Romans 7:9-10 — For I was alive without the law once: but when the commandment came, sin revived, and I died.
And the commandment, which was ordained to life, I found to be unto death.
I was alive — in contrast to "sin is dead" in verse 8. Paul refers to freedom from a disturbing conscience, unaware of his alienation from God.
when the commandment came — He became aware of the law and its restrictions upon his natural tendencies
sin revived — manifested its evil
I died — Paul realized the sinfulness of sin and his lostness.
ordained to live — promised life as a reward for obedience
The former imagined state of happiness had given place to a realization of the actual condition in the sight of God.
The blame for man's condition is placed on man's sin, not on the law (verses 8, 9, 11, 13).
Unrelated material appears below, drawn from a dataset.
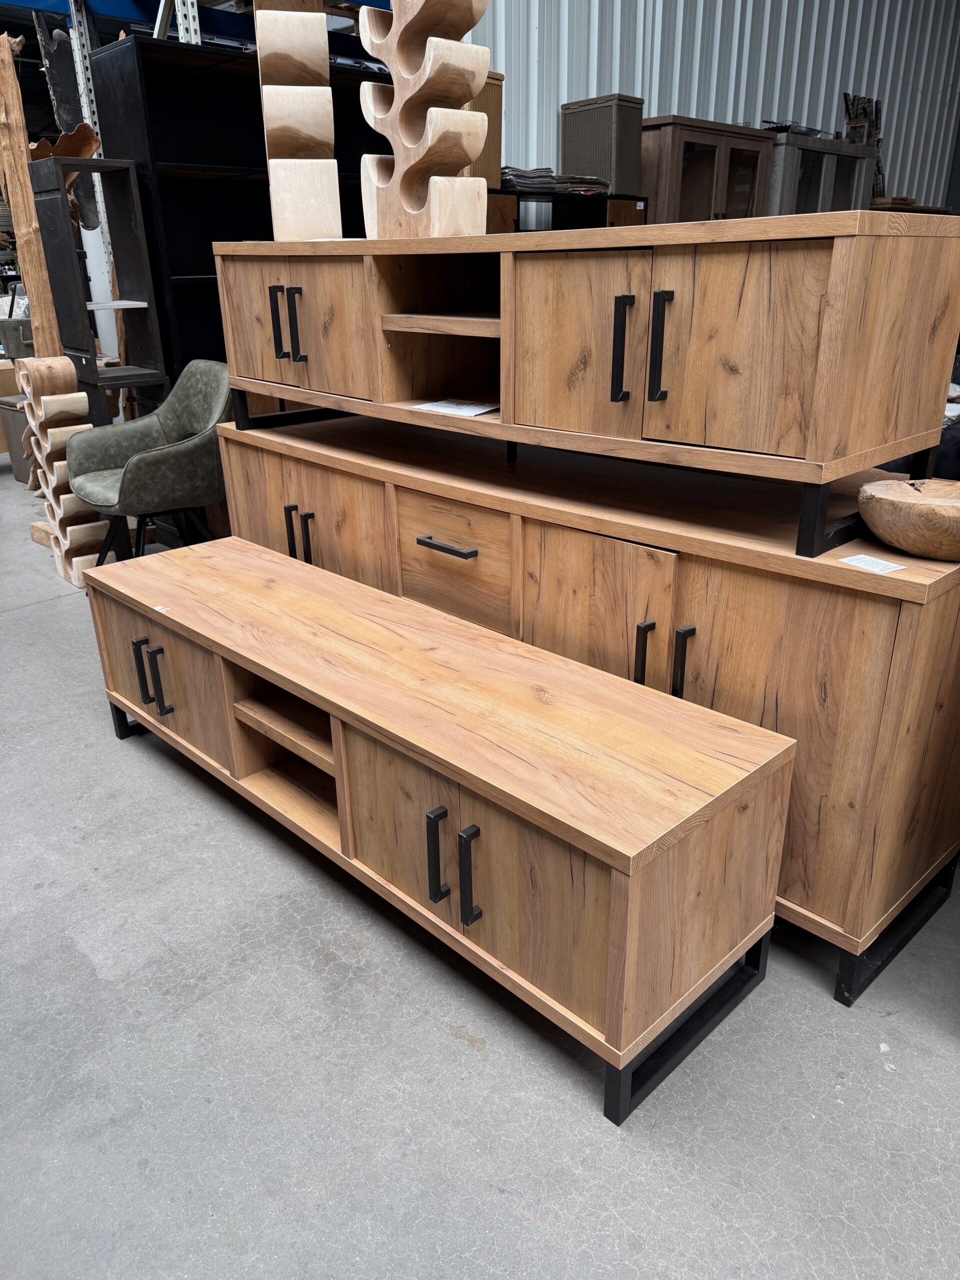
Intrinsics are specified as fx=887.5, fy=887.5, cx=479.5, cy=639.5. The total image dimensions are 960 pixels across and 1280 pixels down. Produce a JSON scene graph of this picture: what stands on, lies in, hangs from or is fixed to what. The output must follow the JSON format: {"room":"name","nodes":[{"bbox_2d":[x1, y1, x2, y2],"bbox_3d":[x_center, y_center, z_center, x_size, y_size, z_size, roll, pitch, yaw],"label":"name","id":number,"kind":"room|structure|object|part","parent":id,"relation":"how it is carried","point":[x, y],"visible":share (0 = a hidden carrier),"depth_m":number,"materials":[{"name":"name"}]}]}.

Having learned this, we must die to everything of self. THe law hastens this process by teaching us that there is no hope in self-effort. No man can keep the law of God. Let us not fall into the error of the Pharisees who boasted in the law; actually, they built themselves up, like a short man who buys platform-sole shoes. At the same time, they sought to whittle the divine law to their measure, and consoled themselves with the notion that they were almost reaching the measure of God's standards. If we are guilty of such smugness, the Holy Spirit must crucify it before we can even begin to be sanctified. Holiness produced by the flesh, no matter what its form, is hateful to God. He wants only the holiness that comes by the Holy Spirit through Christ. — Donald Grey Barnhouse, God's Freedom, page 230.